▶ _Consigne 1_
Selon l'article sur la clôture de campagne de Jean-Gaspard Ntoutoume Ayi, quel surnom ses partisans lui donnent-ils ?
▶ _Consigne 2_
Dans l'article sur la clôture de campagne de Jean-Gaspard Ntoutoume Ayi, recopiez le passage commençant par « Jean-Gaspard Ntoutoume Ayi, achève » et se terminant par « de la circonscription. », en substituant « rassemblement » à « meeting ».

▶ _Document source_
++++++++++++++++++++
2nd tour des législatives 2025: Jean-Gaspard Ntoutoume Ayi clôture sa campagne dans une ferveur populaire

Jean-Gaspard Ntoutoume Ayi, achève sa campagne entre promesses et symboles

Libreville, le 10 Octobre 2025 – (Dépêches 241). Le 2ᵉ arrondissement d’Akanda a vibré hier jeudi, 9 octobre, lors du meeting de clôture de campagne du candidat Jean-Gaspard Ntoutoume Ayi. La place dite de l’« ancienne pharmacie de Sherko » a littéralement refusé du monde. Hommes, femmes et jeunes, tous étaient venus écouter le dernier grand discours de celui qui est déjà conseiller municipal de la ville et qui, à en juger par la mobilisation, semble en bonne voie pour devenir le prochain député de la circonscription.

Cette impressionnante démonstration de force témoigne de l’ancrage populaire de celui que ses partisans appellent affectueusement « Jean-Gas ». Le candidat de l’union nationale (UN) et de la plateforme « Akanda, j’y crois », a su fédérer au-delà de son propre camp. Plusieurs soutiens de poids se sont affichés à ses côtés : Maître Nguia, candidat indépendant au premier tour des législatives, Madame Tina Boyo du CDJ, ou encore le président du RPG. Tous ont appelé les électeurs du 2ᵉ arrondissement de la commune d’Akanda à se rendre massivement aux urnes ce samedi 11 octobre pour voter Ntoutoume Ayi. Contrairement aux échéances de 2018 et 2023, cette fois, tous les voyants semblent au vert pour lui.
++++++++++++++++++++
▶ _Données enregistrées_

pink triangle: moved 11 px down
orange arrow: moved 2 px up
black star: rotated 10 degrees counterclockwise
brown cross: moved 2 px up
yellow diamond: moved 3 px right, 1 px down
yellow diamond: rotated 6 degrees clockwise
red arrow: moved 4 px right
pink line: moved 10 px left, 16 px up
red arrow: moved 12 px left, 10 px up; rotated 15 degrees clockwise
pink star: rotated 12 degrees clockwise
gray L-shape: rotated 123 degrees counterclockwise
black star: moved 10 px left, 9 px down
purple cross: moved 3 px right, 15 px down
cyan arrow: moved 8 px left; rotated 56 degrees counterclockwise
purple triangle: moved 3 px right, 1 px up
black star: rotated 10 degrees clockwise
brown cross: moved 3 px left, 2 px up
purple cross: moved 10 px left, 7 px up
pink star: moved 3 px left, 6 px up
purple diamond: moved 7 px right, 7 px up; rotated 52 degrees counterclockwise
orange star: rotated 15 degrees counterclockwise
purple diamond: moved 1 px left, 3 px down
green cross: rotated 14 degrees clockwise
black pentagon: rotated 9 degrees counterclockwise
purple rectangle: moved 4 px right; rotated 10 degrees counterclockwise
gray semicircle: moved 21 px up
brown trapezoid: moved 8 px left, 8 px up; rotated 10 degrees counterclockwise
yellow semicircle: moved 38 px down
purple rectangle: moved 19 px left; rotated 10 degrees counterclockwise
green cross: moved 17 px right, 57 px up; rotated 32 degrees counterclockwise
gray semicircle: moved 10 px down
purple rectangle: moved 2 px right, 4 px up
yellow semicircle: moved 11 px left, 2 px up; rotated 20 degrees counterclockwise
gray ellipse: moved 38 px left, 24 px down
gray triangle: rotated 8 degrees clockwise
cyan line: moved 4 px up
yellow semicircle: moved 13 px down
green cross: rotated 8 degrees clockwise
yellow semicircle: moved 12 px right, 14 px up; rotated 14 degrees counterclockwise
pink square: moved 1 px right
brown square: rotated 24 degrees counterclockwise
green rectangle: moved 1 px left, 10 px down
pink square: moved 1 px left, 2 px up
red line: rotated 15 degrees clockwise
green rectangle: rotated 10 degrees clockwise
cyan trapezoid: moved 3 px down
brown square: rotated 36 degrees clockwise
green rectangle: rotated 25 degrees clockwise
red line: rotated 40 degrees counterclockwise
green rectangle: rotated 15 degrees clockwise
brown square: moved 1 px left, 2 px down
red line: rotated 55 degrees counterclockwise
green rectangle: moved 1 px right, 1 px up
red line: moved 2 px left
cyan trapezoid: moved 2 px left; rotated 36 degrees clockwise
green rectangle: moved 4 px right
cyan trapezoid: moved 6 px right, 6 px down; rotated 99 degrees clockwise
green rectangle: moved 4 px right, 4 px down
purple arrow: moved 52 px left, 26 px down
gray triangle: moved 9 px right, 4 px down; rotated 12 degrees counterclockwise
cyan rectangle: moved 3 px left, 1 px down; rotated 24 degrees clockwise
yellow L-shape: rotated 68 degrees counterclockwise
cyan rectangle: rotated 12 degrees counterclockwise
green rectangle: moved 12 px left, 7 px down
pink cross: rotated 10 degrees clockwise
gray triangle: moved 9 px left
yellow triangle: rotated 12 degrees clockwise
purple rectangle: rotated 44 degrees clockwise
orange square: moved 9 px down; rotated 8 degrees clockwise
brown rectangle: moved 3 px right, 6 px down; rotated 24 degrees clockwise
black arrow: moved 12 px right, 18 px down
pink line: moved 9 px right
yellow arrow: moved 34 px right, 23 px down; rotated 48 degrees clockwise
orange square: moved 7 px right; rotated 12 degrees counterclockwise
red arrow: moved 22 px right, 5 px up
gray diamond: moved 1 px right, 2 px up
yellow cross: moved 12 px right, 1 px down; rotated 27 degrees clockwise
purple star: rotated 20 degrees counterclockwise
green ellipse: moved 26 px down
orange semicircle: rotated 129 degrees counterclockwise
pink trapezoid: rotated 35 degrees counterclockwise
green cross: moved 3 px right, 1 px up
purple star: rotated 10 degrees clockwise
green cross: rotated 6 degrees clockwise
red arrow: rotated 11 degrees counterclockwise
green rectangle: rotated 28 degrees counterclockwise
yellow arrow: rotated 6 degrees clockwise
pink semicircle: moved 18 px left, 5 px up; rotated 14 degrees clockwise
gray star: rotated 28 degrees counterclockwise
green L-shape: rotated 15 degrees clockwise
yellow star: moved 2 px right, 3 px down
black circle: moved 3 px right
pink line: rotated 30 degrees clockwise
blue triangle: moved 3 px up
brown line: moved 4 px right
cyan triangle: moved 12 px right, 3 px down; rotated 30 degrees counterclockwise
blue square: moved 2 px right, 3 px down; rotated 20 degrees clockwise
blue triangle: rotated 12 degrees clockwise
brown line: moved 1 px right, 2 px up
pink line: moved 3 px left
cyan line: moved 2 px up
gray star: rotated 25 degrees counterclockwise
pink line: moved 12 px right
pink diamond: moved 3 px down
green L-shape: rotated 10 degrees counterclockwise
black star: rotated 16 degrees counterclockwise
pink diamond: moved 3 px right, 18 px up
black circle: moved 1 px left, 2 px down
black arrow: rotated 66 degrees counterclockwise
++++++++++++++++++++
▶ _Zone de réponse 1_
Ses partisans l'appellent affectueusement « Jean-Gas ».

▶ _Zone de réponse 2_
Jean-Gaspard Ntoutoume Ayi, achève sa campagne entre promesses et symboles

Libreville, le 10 Octobre 2025 – (Dépêches 241). Le 2ᵉ arrondissement d’Akanda a vibré hier jeudi, 9 octobre, lors du rassemblement de clôture de campagne du candidat Jean-Gaspard Ntoutoume Ayi. La place dite de l’« ancienne pharmacie de Sherko » a littéralement refusé du monde. Hommes, femmes et jeunes, tous étaient venus écouter le dernier grand discours de celui qui est déjà conseiller municipal de la ville et qui, à en juger par la mobilisation, semble en bonne voie pour devenir le prochain député de la circonscription.